WHAT THE EXERCISE ASKS - Comb through the entries for "lists" and pull out each line that holds it.
--- RECORDED INFORMATION ---
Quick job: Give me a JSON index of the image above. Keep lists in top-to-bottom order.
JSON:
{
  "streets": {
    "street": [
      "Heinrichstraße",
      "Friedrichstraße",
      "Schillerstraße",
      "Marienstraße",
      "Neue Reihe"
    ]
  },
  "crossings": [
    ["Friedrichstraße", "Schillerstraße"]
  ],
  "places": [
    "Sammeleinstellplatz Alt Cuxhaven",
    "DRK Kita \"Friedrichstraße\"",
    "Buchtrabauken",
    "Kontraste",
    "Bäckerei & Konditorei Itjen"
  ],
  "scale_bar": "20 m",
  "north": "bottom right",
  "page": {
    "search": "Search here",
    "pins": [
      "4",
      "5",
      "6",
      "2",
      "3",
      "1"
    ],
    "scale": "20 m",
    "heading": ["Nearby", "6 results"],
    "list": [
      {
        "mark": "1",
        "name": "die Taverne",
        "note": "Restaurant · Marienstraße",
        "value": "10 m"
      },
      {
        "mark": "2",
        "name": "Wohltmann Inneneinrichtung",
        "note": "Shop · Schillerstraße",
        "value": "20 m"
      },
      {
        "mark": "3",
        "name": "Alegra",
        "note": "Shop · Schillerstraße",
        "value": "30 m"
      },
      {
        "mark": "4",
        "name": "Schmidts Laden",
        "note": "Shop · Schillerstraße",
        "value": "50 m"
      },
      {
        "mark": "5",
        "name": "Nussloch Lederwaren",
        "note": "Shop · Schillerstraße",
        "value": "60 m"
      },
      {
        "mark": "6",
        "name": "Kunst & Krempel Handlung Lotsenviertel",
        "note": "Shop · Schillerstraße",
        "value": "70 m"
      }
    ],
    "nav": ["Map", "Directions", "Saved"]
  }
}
---
--- RECORDED INFORMATION ---
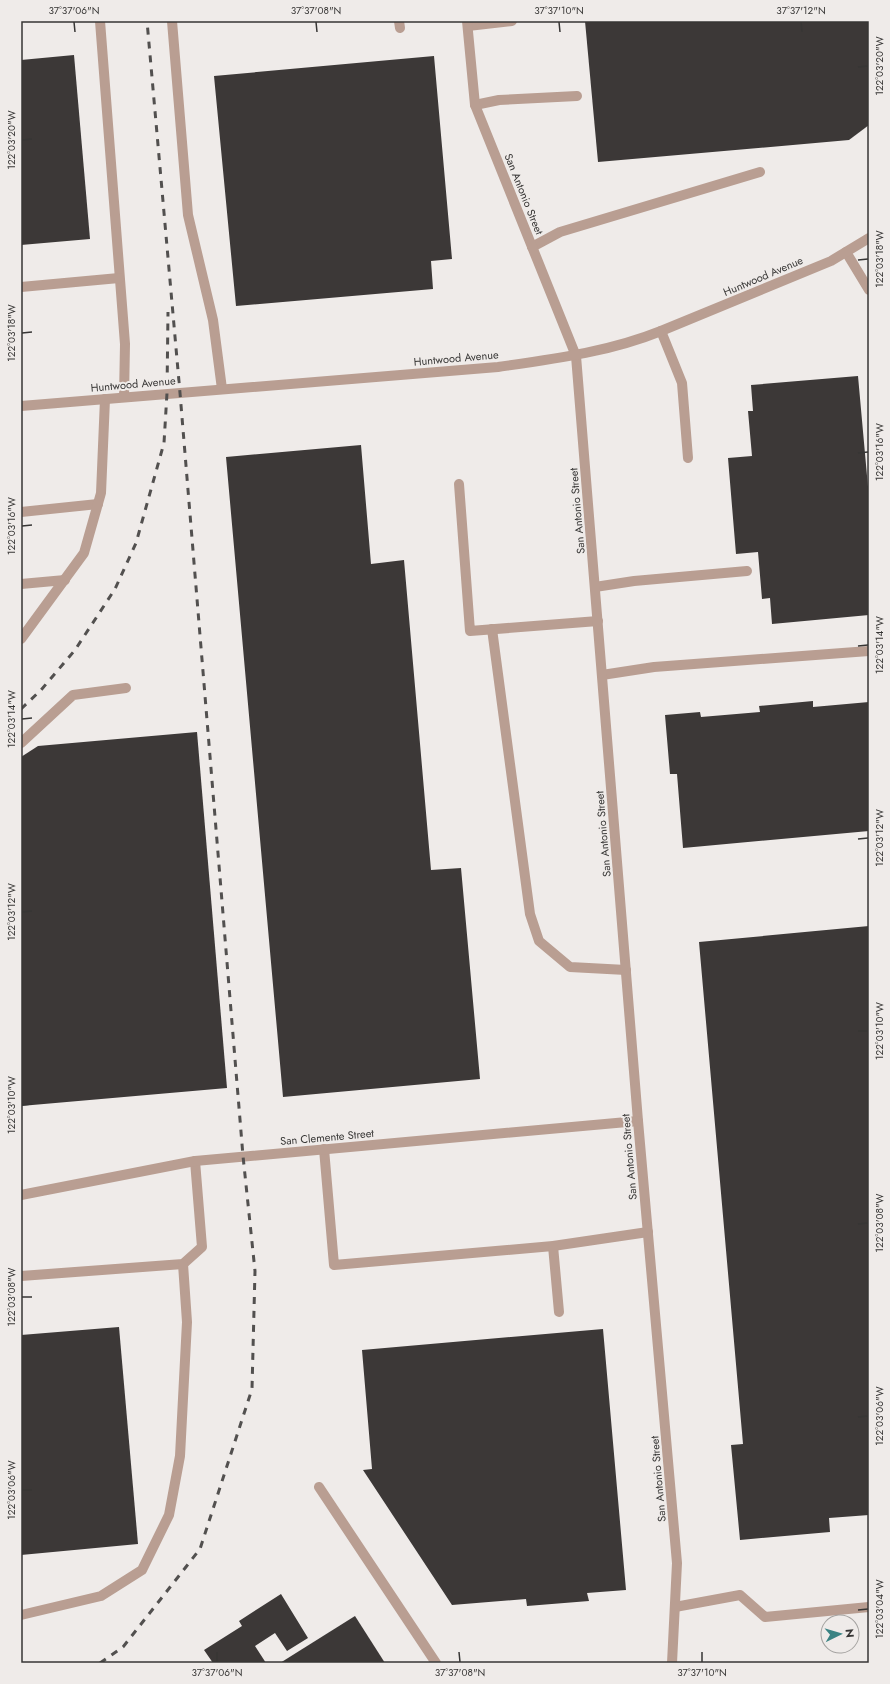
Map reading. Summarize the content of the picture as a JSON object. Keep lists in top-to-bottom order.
---
TASK ANSWER -
Quick job: Give me a JSON index of the image above. Keep lists in top-to-bottom order.
Map reading. Summarize the content of the picture as a JSON object. Keep lists in top-to-bottom order.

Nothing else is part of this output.